140 Einsatzkräfte von Feuerwehr und Rettungskräften sind wegen eines Gas-Alarms vor dem Einkaufszentrum in Unkel versammelt.

55 Verletzte nach Gas-Alarm in Unkel

Von Christoph Hensgen

  • Großeinsatz für Feuerwehr und Rettungsdienst in Unkel
  • Kunden klagen über Reizungen der Augen und Atemwege
  • Ursache bislang nicht gefunden, Polizei ermittelt

Es ist 18:10 Uhr am Mittwochabend (20.02.2019), als die erste Meldung bei der Feuerwehr eingeht: "Massenanfall von Verletzten" lautet das alarmierende Stichwort in einem Einkaufszentrum in Unkel. 140 Kräfte aus Feuerwehr, Notärzten und Rettungssanitätern rücken zur Anton-Limbach-Straße aus. Sie räumen das Einkaufszentrum, in dem sich außer dem Supermarkt einige kleine Läden befinden, und sperren das Gelände ab.

Kunden klagen über Reizungen der Augen und Atemwege

Anfangs versorgen die Einsatzkräfte 20 Verletzte, doch im Laufe des Abends steigt die Zahl auf 55. Die Kunden des Zentrums klagen über juckende und tränende Augen, Husten und Kratzen im Hals.

Während draußen die Verletzten versorgt werden, sucht die Feuerwehr im Einkaufszentrum nach der Ursache. Sie vermutet, dass aus noch ungeklärter Ursache eine Substanz ausgetreten ist.

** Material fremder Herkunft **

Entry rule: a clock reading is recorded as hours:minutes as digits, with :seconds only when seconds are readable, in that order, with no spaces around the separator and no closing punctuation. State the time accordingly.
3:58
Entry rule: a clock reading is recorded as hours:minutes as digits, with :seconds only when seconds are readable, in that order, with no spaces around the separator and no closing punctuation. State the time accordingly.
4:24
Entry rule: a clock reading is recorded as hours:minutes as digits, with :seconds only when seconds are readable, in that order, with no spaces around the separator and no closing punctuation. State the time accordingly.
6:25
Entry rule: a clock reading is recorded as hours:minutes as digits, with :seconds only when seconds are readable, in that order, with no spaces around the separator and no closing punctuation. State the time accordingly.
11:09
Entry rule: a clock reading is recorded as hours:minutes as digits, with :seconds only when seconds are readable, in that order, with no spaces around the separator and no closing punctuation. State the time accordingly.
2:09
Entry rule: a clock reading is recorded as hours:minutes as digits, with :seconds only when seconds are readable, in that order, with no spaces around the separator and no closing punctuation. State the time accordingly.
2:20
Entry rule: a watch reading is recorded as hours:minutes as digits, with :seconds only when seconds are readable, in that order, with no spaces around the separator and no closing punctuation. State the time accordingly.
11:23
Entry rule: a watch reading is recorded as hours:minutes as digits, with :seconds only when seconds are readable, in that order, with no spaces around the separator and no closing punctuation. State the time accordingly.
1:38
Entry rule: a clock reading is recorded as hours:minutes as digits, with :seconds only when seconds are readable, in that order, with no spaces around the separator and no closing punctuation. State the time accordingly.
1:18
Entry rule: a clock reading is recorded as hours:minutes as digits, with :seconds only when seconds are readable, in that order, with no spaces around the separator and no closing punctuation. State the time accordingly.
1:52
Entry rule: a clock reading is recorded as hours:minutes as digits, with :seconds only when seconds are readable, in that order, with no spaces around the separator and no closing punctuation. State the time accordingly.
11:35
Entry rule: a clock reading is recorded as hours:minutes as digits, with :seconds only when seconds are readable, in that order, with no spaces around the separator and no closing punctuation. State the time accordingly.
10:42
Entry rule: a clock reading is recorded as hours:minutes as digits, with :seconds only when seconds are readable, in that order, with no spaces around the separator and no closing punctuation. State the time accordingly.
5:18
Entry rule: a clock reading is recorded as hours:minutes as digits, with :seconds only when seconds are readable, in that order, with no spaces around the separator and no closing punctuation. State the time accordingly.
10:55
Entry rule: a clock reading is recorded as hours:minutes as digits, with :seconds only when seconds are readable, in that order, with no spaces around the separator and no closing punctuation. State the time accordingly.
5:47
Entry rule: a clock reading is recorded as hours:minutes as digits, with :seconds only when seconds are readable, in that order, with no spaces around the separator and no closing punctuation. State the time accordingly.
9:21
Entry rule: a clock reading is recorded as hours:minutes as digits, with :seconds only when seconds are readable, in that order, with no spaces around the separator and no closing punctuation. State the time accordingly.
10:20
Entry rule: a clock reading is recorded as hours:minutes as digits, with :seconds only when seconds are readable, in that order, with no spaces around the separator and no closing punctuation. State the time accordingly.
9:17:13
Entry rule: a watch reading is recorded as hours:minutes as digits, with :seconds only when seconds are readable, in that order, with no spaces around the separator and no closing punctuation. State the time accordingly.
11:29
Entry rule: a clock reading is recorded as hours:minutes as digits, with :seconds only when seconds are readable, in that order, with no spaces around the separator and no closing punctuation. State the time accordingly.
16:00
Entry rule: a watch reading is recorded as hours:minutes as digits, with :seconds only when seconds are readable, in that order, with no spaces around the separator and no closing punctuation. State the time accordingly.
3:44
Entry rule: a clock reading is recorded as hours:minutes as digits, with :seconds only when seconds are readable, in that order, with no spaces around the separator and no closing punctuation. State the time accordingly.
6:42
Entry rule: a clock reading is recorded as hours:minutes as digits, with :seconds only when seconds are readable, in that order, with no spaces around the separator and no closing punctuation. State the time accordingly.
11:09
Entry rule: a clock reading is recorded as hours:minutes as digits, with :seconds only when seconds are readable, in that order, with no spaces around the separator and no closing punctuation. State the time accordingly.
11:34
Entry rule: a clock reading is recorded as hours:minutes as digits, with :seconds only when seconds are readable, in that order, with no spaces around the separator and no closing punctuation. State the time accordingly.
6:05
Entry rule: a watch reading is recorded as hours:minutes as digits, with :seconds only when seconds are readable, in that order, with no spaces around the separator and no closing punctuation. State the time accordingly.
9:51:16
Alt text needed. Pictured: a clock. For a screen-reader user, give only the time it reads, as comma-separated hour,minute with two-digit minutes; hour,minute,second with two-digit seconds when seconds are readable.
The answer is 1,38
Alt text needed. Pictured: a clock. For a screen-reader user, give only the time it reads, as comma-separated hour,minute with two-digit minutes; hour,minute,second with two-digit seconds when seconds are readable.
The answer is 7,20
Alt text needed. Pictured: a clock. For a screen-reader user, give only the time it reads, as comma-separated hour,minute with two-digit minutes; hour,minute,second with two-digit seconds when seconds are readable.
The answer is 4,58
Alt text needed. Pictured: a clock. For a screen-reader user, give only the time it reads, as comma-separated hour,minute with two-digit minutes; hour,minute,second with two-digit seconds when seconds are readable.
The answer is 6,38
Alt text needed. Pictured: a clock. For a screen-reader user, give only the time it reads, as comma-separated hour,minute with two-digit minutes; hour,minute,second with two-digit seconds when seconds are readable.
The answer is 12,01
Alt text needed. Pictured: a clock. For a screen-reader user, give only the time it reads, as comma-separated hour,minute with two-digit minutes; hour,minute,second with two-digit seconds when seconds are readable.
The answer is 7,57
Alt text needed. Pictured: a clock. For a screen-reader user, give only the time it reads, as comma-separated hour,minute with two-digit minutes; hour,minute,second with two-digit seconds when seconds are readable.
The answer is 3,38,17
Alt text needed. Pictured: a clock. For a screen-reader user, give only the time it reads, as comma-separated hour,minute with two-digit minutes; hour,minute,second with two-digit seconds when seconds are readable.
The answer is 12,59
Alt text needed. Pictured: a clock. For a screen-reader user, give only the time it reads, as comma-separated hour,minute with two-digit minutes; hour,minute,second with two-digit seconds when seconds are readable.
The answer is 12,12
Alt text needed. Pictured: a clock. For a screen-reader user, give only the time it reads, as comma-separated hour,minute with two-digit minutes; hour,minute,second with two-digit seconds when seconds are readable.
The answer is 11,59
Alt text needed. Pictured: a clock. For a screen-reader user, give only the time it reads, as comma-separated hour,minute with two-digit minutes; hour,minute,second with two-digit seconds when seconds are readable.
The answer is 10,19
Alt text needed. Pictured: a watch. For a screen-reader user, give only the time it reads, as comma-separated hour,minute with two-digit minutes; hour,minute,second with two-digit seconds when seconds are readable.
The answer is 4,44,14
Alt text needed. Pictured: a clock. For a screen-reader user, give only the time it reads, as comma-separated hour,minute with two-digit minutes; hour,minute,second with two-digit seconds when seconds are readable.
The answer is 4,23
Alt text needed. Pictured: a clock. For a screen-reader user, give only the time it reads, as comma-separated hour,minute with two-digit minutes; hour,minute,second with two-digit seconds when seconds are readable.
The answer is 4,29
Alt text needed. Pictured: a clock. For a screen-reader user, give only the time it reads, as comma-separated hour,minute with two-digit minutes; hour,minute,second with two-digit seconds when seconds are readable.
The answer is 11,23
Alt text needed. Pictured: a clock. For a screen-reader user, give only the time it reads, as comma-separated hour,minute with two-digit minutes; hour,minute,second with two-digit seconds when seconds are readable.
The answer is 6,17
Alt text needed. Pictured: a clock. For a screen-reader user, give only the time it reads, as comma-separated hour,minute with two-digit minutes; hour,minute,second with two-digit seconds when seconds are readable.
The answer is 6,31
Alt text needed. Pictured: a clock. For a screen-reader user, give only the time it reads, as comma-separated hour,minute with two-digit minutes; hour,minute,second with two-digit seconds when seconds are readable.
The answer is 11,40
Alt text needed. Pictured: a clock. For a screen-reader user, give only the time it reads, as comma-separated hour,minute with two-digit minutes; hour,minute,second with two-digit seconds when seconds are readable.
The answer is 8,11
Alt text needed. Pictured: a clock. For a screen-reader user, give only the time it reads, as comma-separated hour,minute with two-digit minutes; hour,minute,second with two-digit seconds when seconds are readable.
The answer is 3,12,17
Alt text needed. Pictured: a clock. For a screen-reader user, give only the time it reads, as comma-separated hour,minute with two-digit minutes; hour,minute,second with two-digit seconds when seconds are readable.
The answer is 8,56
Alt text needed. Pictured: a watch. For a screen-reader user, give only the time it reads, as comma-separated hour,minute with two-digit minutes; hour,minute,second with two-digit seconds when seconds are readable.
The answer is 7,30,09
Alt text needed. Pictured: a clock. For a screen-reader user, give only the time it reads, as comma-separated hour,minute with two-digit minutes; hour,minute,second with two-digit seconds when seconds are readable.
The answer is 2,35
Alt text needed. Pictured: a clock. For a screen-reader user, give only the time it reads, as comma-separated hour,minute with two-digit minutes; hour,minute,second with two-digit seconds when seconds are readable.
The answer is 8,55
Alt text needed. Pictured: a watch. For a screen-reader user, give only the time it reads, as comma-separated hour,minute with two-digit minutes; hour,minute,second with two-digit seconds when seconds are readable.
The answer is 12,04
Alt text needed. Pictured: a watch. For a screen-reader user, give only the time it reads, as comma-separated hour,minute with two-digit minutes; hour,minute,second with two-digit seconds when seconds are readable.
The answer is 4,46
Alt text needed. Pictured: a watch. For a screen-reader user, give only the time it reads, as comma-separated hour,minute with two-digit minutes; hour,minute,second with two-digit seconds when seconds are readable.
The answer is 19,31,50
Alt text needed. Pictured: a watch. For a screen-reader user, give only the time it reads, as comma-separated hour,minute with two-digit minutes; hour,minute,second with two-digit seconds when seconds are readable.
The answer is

Möglicherweise könnte es sich um Gas handeln, doch trotz intensiver Messungen können die Einsatzkräfte auch nach drei Stunden nicht beantworten, woher dieses kommt.

Polizei untersucht Ursache des Gasaustritts

Der Großeinsatz endet gegen 21 Uhr. Jetzt ermittelt die Polizei, um herauszufinden, ob und wo Gas oder ein anderer gefährlicher Stoff ausgetreten ist. Es muss auch geklärt werden, ob der Einsatz mutwillig herbeigeführt wurde. Dazu werden möglicherweise auch die Aufnahmen der Überwachungskameras in dem Einkaufszentrum ausgewertet.